Please print the data again exactly as given.

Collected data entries
★ ★ ★

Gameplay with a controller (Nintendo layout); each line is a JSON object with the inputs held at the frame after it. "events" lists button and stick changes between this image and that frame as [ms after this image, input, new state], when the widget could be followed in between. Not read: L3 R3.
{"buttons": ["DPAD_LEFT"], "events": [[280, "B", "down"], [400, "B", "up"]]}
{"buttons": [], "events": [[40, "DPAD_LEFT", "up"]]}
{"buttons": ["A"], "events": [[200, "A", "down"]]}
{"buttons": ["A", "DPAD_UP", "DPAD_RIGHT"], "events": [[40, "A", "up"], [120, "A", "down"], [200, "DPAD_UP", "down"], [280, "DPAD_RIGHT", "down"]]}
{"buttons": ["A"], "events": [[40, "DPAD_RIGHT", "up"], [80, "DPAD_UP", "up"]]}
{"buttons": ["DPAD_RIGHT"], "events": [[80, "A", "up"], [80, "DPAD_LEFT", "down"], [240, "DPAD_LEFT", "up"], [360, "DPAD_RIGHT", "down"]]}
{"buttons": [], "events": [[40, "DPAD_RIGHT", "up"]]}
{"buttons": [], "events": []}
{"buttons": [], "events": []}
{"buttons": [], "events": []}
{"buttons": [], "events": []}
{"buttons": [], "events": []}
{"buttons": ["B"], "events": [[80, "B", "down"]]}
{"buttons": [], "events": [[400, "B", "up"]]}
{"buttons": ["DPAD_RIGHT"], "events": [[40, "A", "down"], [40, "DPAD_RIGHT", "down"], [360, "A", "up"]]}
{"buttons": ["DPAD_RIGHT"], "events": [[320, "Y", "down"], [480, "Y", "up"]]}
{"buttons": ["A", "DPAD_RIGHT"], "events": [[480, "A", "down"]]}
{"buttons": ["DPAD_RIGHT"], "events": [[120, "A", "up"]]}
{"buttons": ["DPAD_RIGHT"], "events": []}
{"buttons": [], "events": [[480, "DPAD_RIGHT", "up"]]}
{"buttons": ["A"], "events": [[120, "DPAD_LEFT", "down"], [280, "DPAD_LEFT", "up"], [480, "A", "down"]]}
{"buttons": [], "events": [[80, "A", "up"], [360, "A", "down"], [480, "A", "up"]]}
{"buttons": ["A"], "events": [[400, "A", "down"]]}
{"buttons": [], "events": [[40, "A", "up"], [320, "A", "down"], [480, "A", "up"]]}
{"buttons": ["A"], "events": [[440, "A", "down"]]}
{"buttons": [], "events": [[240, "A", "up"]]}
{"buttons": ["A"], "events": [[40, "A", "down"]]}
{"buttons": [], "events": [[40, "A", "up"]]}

★ ★ ★

**COMPLETED TASK:**
Gameplay with a controller (Nintendo layout); each line is a JSON object with the inputs held at the frame after it. "events" lists button and stick changes between this image and that frame as [ms after this image, input, new state], when the widget could be followed in between. Not read: L3 R3.
{"buttons": ["DPAD_LEFT"], "events": [[280, "B", "down"], [400, "B", "up"]]}
{"buttons": [], "events": [[40, "DPAD_LEFT", "up"]]}
{"buttons": ["A"], "events": [[200, "A", "down"]]}
{"buttons": ["A", "DPAD_UP", "DPAD_RIGHT"], "events": [[40, "A", "up"], [120, "A", "down"], [200, "DPAD_UP", "down"], [280, "DPAD_RIGHT", "down"]]}
{"buttons": ["A"], "events": [[40, "DPAD_RIGHT", "up"], [80, "DPAD_UP", "up"]]}
{"buttons": ["DPAD_RIGHT"], "events": [[80, "A", "up"], [80, "DPAD_LEFT", "down"], [240, "DPAD_LEFT", "up"], [360, "DPAD_RIGHT", "down"]]}
{"buttons": [], "events": [[40, "DPAD_RIGHT", "up"]]}
{"buttons": [], "events": []}
{"buttons": [], "events": []}
{"buttons": [], "events": []}
{"buttons": [], "events": []}
{"buttons": [], "events": []}
{"buttons": ["B"], "events": [[80, "B", "down"]]}
{"buttons": [], "events": [[400, "B", "up"]]}
{"buttons": ["DPAD_RIGHT"], "events": [[40, "A", "down"], [40, "DPAD_RIGHT", "down"], [360, "A", "up"]]}
{"buttons": ["DPAD_RIGHT"], "events": [[320, "Y", "down"], [480, "Y", "up"]]}
{"buttons": ["A", "DPAD_RIGHT"], "events": [[480, "A", "down"]]}
{"buttons": ["DPAD_RIGHT"], "events": [[120, "A", "up"]]}
{"buttons": ["DPAD_RIGHT"], "events": []}
{"buttons": [], "events": [[480, "DPAD_RIGHT", "up"]]}
{"buttons": ["A"], "events": [[120, "DPAD_LEFT", "down"], [280, "DPAD_LEFT", "up"], [480, "A", "down"]]}
{"buttons": [], "events": [[80, "A", "up"], [360, "A", "down"], [480, "A", "up"]]}
{"buttons": ["A"], "events": [[400, "A", "down"]]}
{"buttons": [], "events": [[40, "A", "up"], [320, "A", "down"], [480, "A", "up"]]}
{"buttons": ["A"], "events": [[440, "A", "down"]]}
{"buttons": [], "events": [[240, "A", "up"]]}
{"buttons": ["A"], "events": [[40, "A", "down"]]}
{"buttons": [], "events": [[40, "A", "up"]]}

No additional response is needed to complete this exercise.